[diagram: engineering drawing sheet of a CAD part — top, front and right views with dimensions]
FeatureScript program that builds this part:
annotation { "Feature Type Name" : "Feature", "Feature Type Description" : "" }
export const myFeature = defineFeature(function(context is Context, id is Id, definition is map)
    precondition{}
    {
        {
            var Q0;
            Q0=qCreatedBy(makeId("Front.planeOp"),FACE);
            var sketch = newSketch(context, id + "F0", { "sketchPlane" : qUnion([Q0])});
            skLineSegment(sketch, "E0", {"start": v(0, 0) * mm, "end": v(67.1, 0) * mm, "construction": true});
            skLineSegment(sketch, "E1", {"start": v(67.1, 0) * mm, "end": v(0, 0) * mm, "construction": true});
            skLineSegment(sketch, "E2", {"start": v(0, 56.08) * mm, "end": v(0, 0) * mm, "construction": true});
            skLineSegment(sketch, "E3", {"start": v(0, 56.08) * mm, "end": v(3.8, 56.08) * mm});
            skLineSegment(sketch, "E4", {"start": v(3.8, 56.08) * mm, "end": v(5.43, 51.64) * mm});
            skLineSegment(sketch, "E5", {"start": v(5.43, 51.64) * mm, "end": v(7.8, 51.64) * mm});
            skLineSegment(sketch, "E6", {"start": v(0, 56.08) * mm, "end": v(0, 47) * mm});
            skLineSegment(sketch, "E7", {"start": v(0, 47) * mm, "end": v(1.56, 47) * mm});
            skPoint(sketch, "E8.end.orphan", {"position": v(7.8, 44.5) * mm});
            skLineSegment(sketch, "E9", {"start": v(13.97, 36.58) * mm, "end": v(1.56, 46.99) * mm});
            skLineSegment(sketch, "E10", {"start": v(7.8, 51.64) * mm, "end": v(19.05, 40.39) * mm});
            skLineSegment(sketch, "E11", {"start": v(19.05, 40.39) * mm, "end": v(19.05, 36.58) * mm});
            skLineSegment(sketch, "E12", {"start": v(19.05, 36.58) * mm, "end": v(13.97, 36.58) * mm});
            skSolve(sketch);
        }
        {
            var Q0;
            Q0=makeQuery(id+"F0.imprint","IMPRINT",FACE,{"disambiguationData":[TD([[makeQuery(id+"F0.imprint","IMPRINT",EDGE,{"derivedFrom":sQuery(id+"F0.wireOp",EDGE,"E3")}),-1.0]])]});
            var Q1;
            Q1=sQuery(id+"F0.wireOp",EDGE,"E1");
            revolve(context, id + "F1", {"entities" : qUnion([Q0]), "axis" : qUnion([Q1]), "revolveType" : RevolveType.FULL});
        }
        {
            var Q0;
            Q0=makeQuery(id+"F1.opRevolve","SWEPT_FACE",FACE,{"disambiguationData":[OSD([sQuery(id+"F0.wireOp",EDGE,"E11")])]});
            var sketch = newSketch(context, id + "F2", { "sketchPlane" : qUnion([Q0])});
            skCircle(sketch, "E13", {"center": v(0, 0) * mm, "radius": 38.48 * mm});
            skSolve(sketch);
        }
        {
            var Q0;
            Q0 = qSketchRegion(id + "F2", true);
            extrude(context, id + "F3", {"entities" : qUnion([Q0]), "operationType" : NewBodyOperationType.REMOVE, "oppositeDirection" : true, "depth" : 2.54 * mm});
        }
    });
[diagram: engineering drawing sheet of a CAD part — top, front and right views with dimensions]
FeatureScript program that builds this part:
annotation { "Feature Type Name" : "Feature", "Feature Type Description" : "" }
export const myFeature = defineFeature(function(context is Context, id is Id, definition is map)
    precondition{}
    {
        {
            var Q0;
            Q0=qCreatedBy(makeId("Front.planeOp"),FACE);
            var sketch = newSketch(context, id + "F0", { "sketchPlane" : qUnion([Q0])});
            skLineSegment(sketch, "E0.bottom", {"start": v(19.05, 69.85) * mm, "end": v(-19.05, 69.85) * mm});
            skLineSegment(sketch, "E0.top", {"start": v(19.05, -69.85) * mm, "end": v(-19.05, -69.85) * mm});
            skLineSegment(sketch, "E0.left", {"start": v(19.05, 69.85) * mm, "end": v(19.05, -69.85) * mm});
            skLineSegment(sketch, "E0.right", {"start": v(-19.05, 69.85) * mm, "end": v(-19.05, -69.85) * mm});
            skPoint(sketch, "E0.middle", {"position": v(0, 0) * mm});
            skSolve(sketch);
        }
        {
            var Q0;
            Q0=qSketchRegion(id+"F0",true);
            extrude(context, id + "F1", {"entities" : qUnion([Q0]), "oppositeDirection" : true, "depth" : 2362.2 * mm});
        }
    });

● Consegna:
Individua nei record ogni riga che contiene la stringa "oppositeDirection" e ricopiala, tenendo conto di maiuscole e minuscole.

● Soluzione:
            extrude(context, id + "F3", {"entities" : qUnion([Q0]), "operationType" : NewBodyOperationType.REMOVE, "oppositeDirection" : true, "depth" : 2.54 * mm});
            extrude(context, id + "F1", {"entities" : qUnion([Q0]), "oppositeDirection" : true, "depth" : 2362.2 * mm});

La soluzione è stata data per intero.